→ GOAL
Copy every line of the records below word for word, keeping the original order. Leave out the pictures.

......

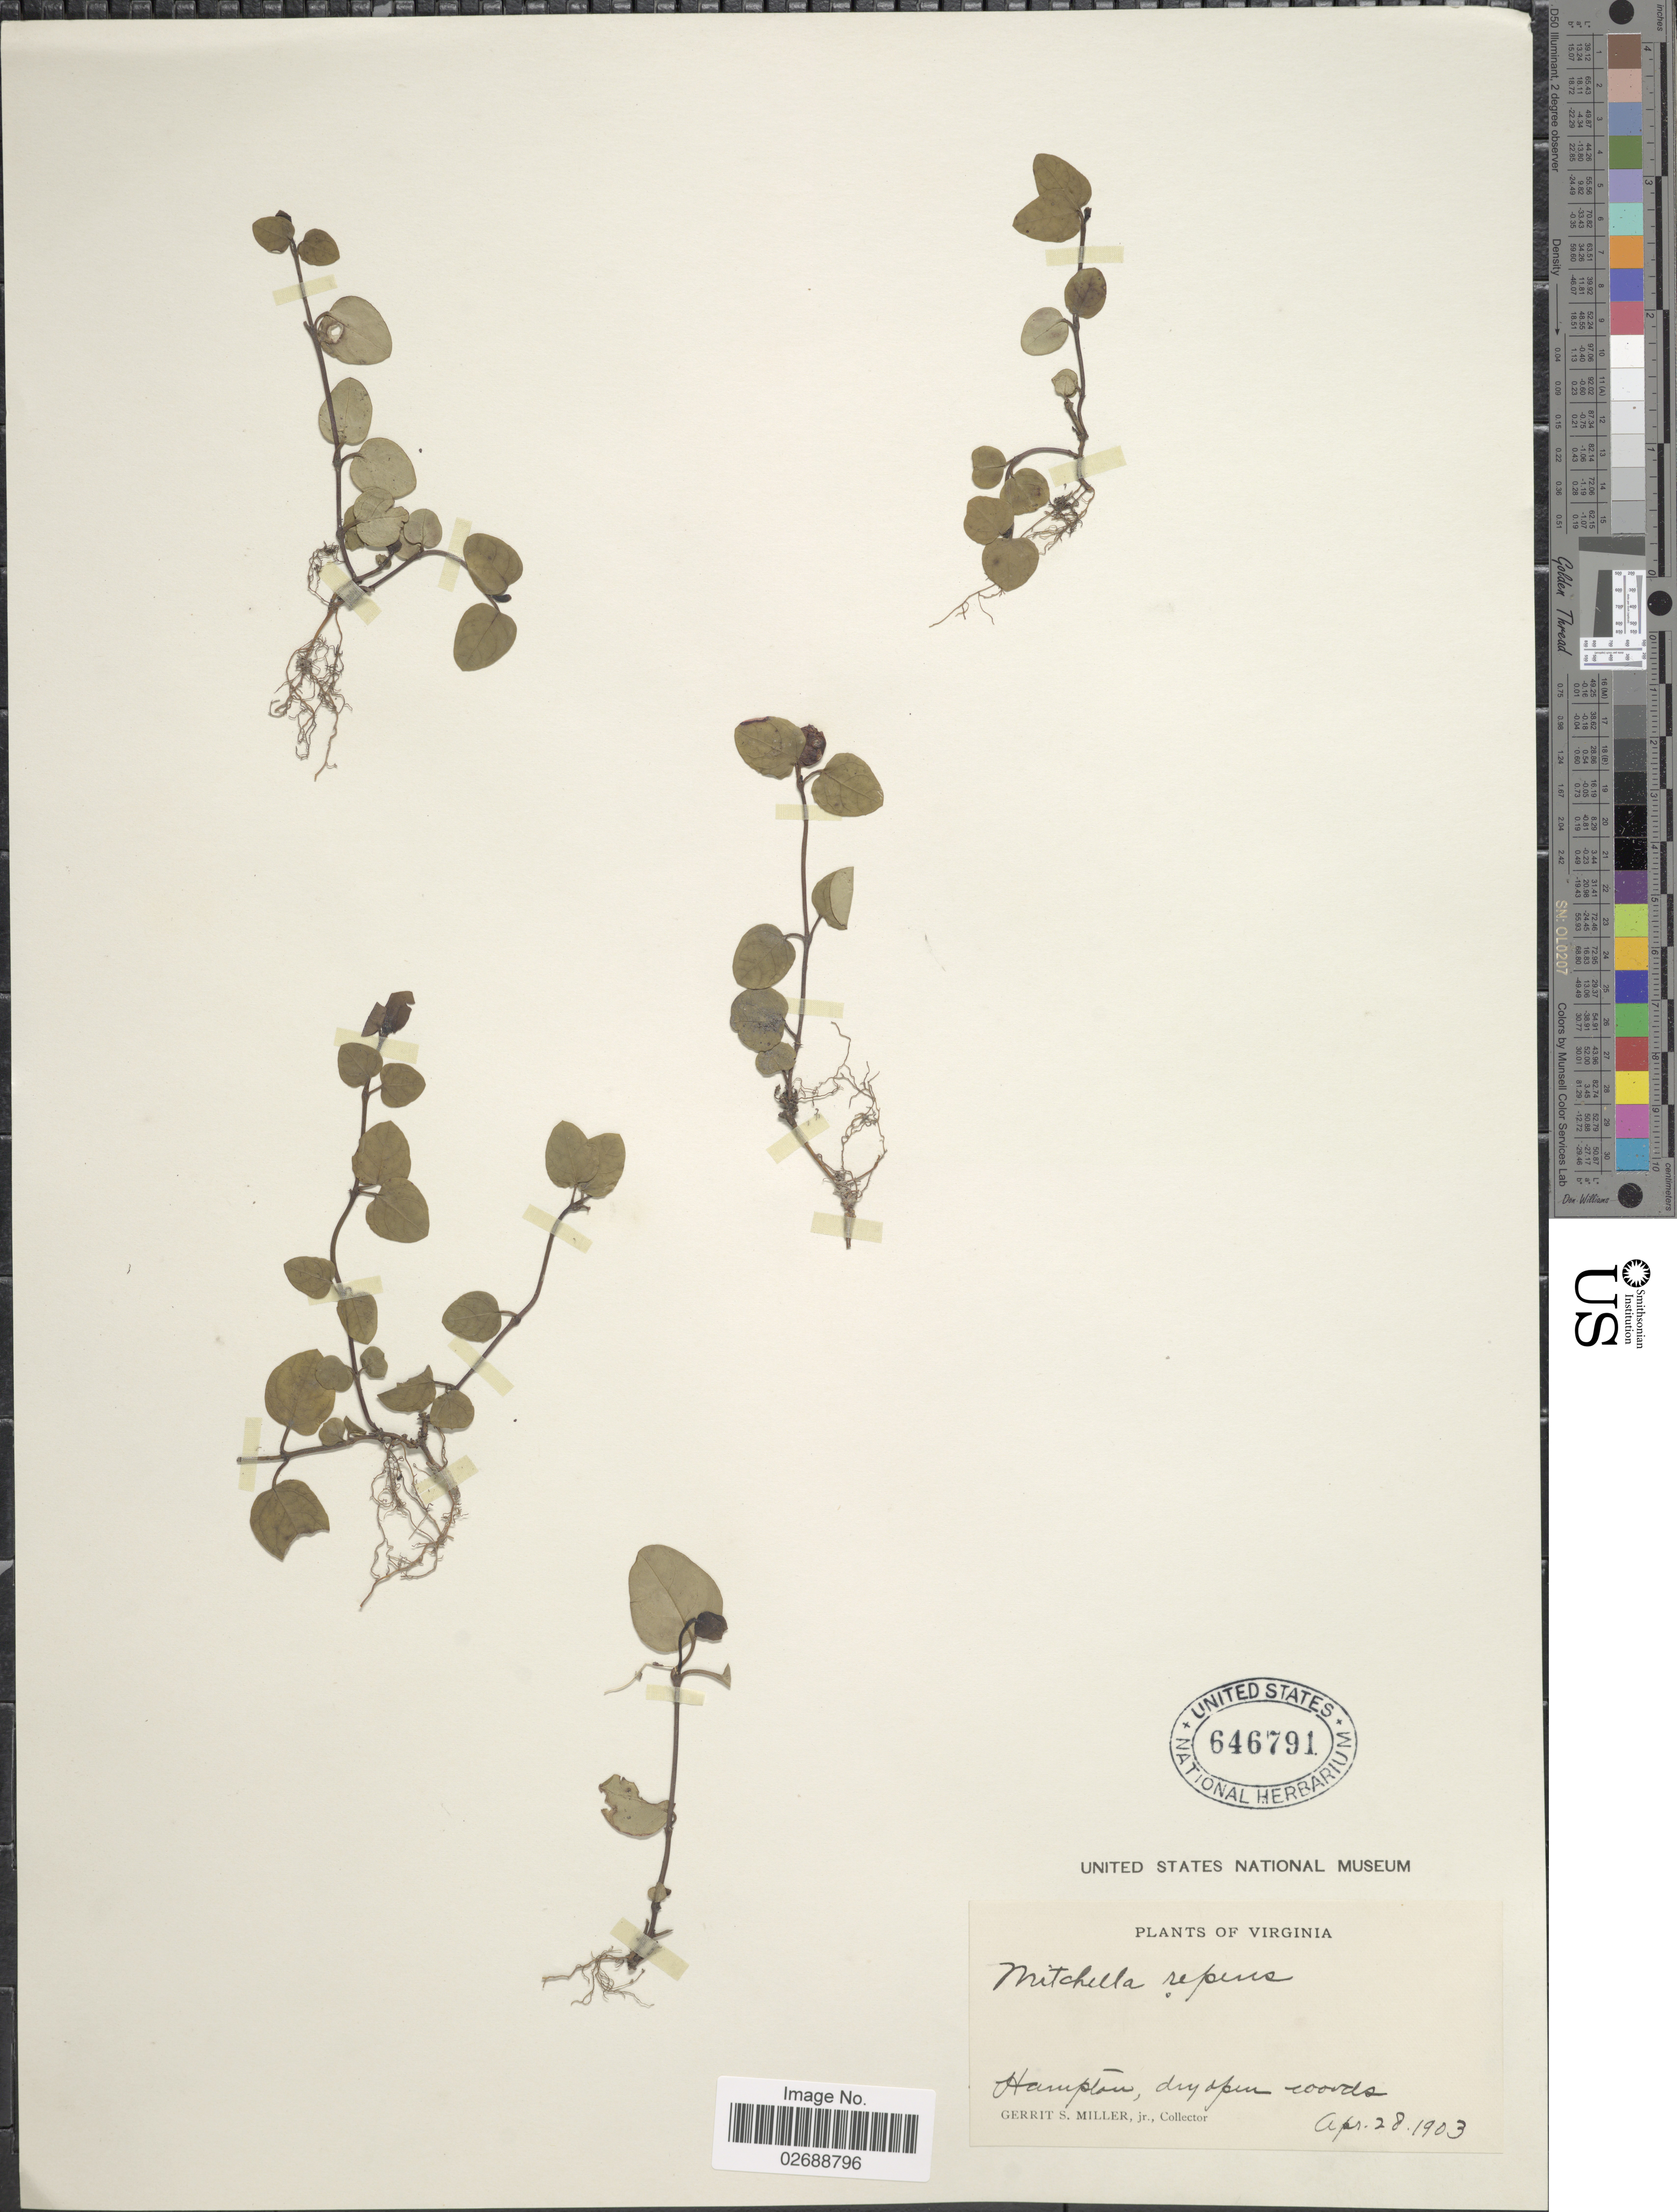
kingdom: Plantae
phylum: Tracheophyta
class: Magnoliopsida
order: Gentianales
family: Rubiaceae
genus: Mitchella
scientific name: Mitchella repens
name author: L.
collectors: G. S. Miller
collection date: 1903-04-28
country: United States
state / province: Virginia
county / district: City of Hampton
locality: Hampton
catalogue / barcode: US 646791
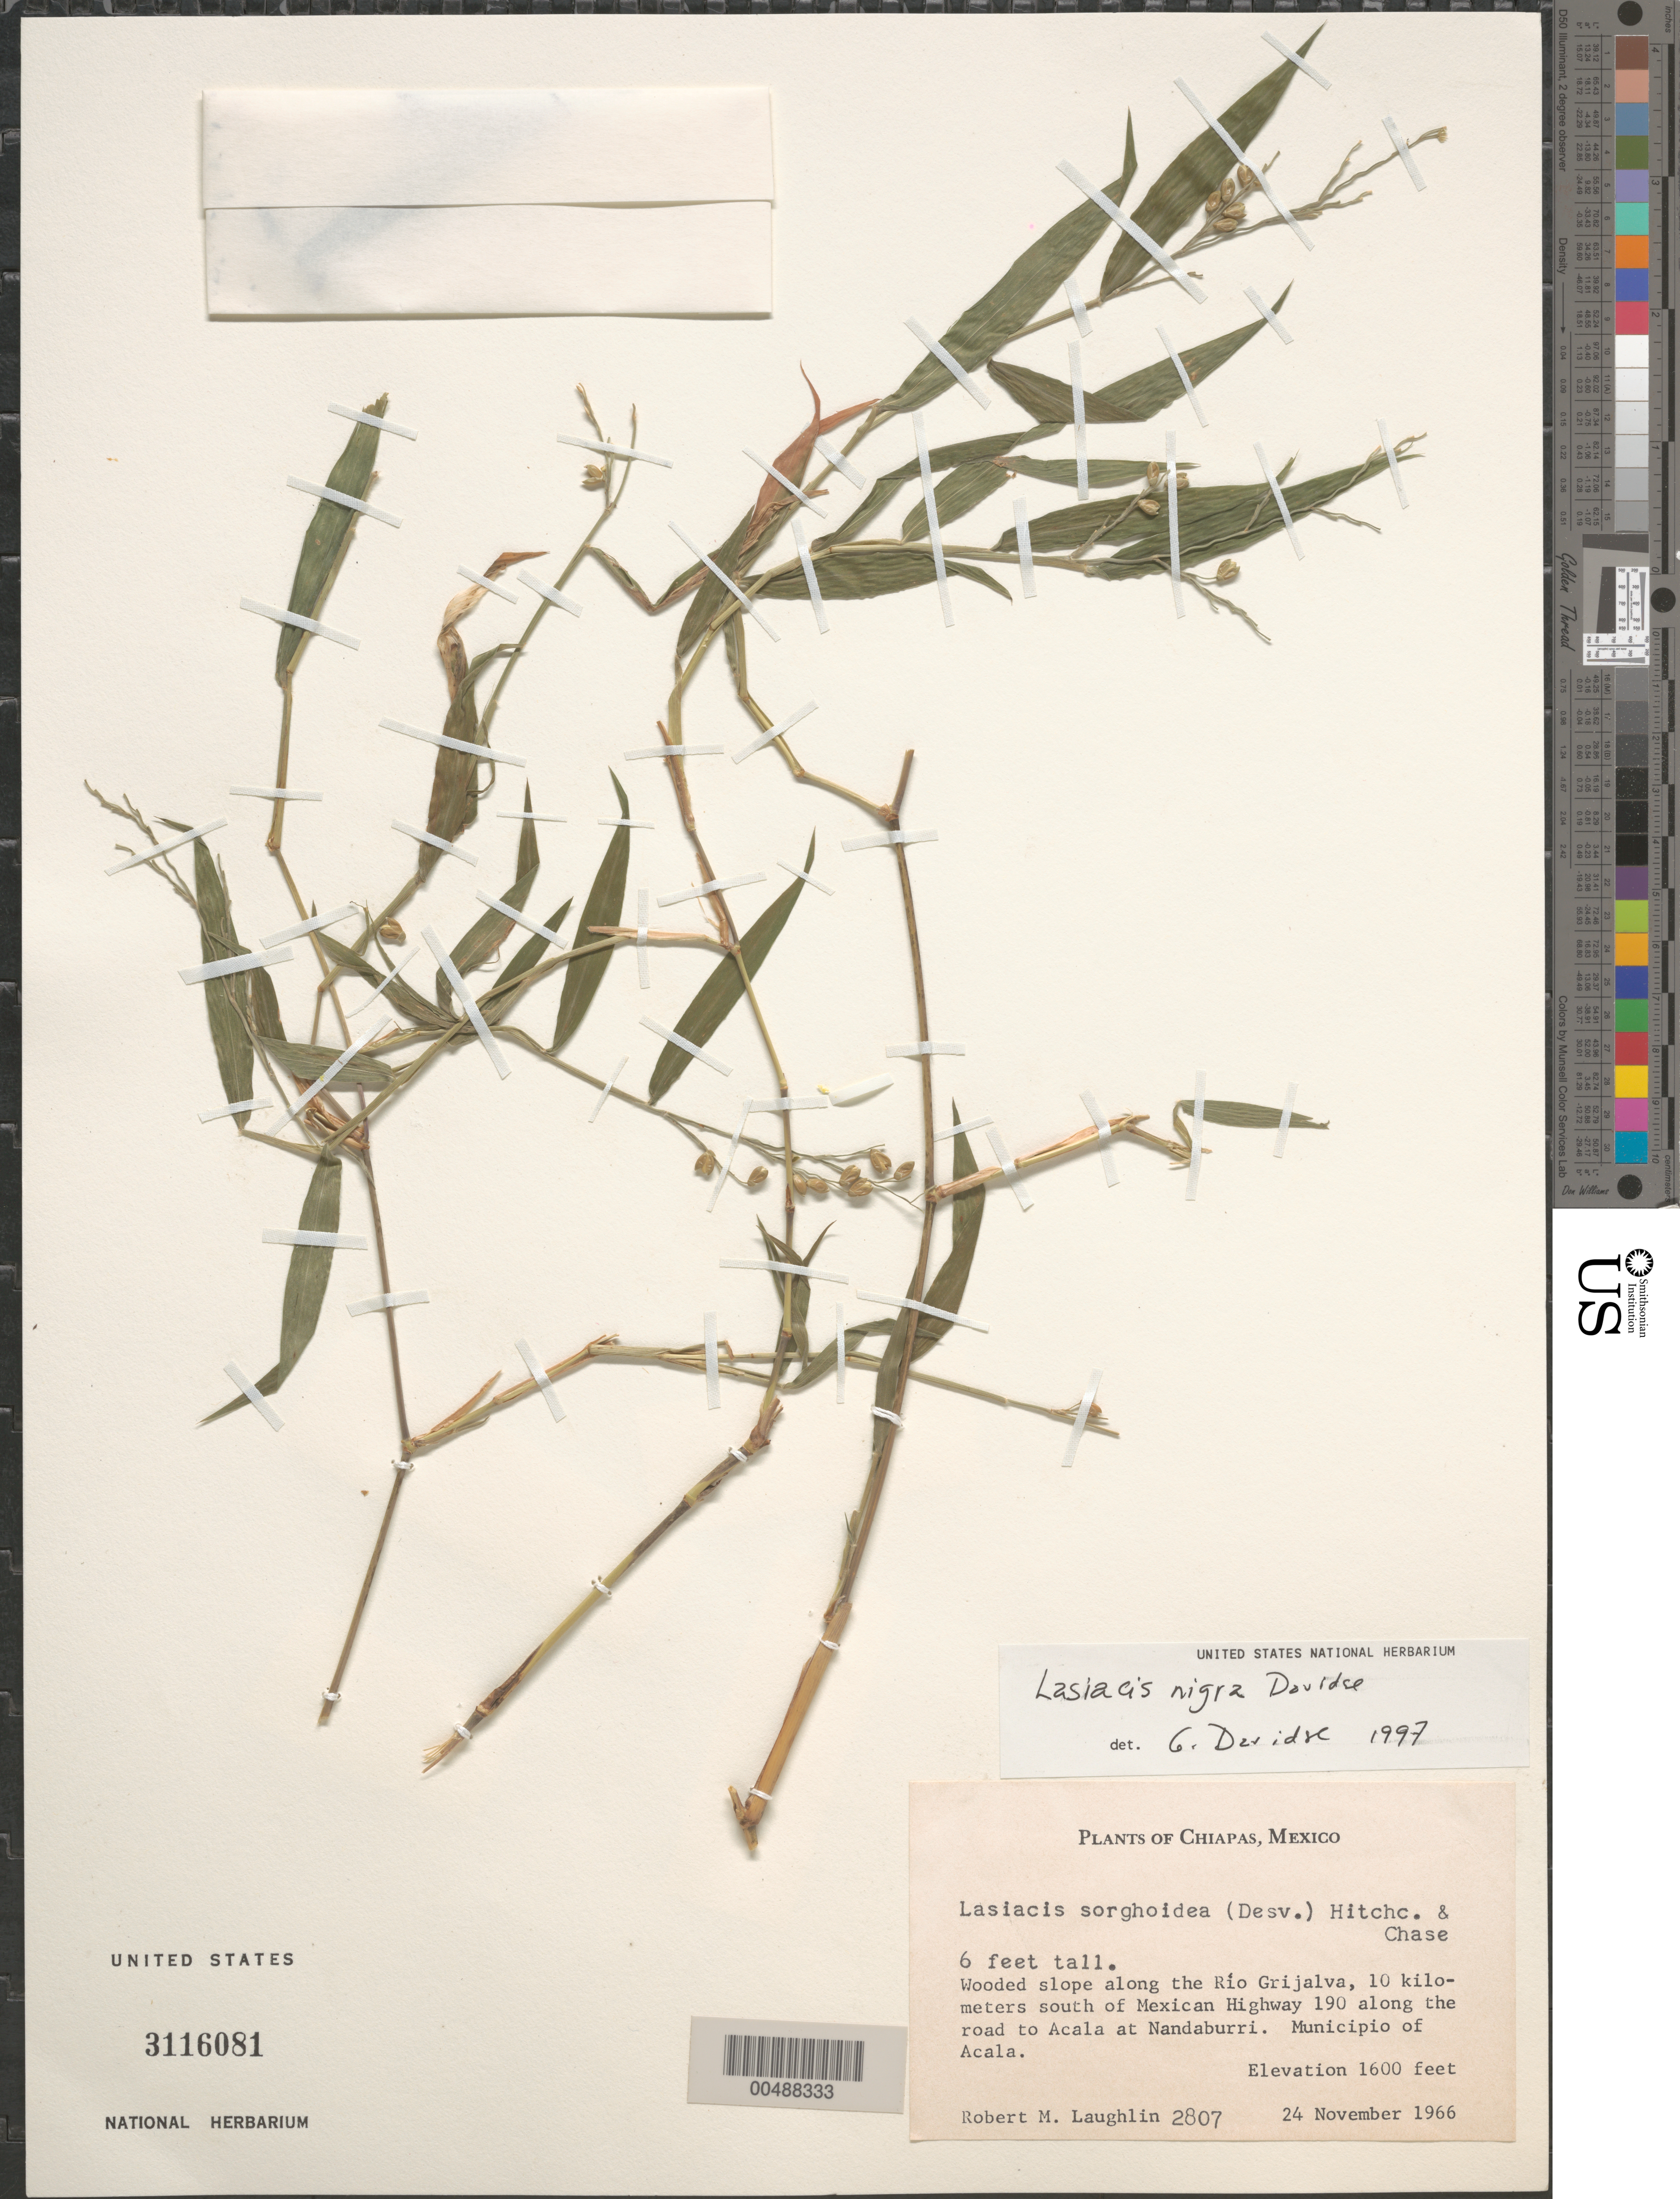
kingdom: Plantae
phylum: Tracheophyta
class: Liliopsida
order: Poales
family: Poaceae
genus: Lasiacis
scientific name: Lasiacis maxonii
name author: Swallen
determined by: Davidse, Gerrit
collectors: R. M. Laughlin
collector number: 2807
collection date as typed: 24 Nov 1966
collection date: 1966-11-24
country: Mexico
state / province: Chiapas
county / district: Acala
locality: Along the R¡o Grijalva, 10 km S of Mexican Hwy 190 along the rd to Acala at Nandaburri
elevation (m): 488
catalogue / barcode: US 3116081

......

→ FINISHED ANSWER
kingdom: Plantae
phylum: Tracheophyta
class: Magnoliopsida
order: Gentianales
family: Rubiaceae
genus: Mitchella
scientific name: Mitchella repens
name author: L.
collectors: G. S. Miller
collection date: 1903-04-28
country: United States
state / province: Virginia
county / district: City of Hampton
locality: Hampton
catalogue / barcode: US 646791
kingdom: Plantae
phylum: Tracheophyta
class: Liliopsida
order: Poales
family: Poaceae
genus: Lasiacis
scientific name: Lasiacis maxonii
name author: Swallen
determined by: Davidse, Gerrit
collectors: R. M. Laughlin
collector number: 2807
collection date as typed: 24 Nov 1966
collection date: 1966-11-24
country: Mexico
state / province: Chiapas
county / district: Acala
locality: Along the R¡o Grijalva, 10 km S of Mexican Hwy 190 along the rd to Acala at Nandaburri
elevation (m): 488
catalogue / barcode: US 3116081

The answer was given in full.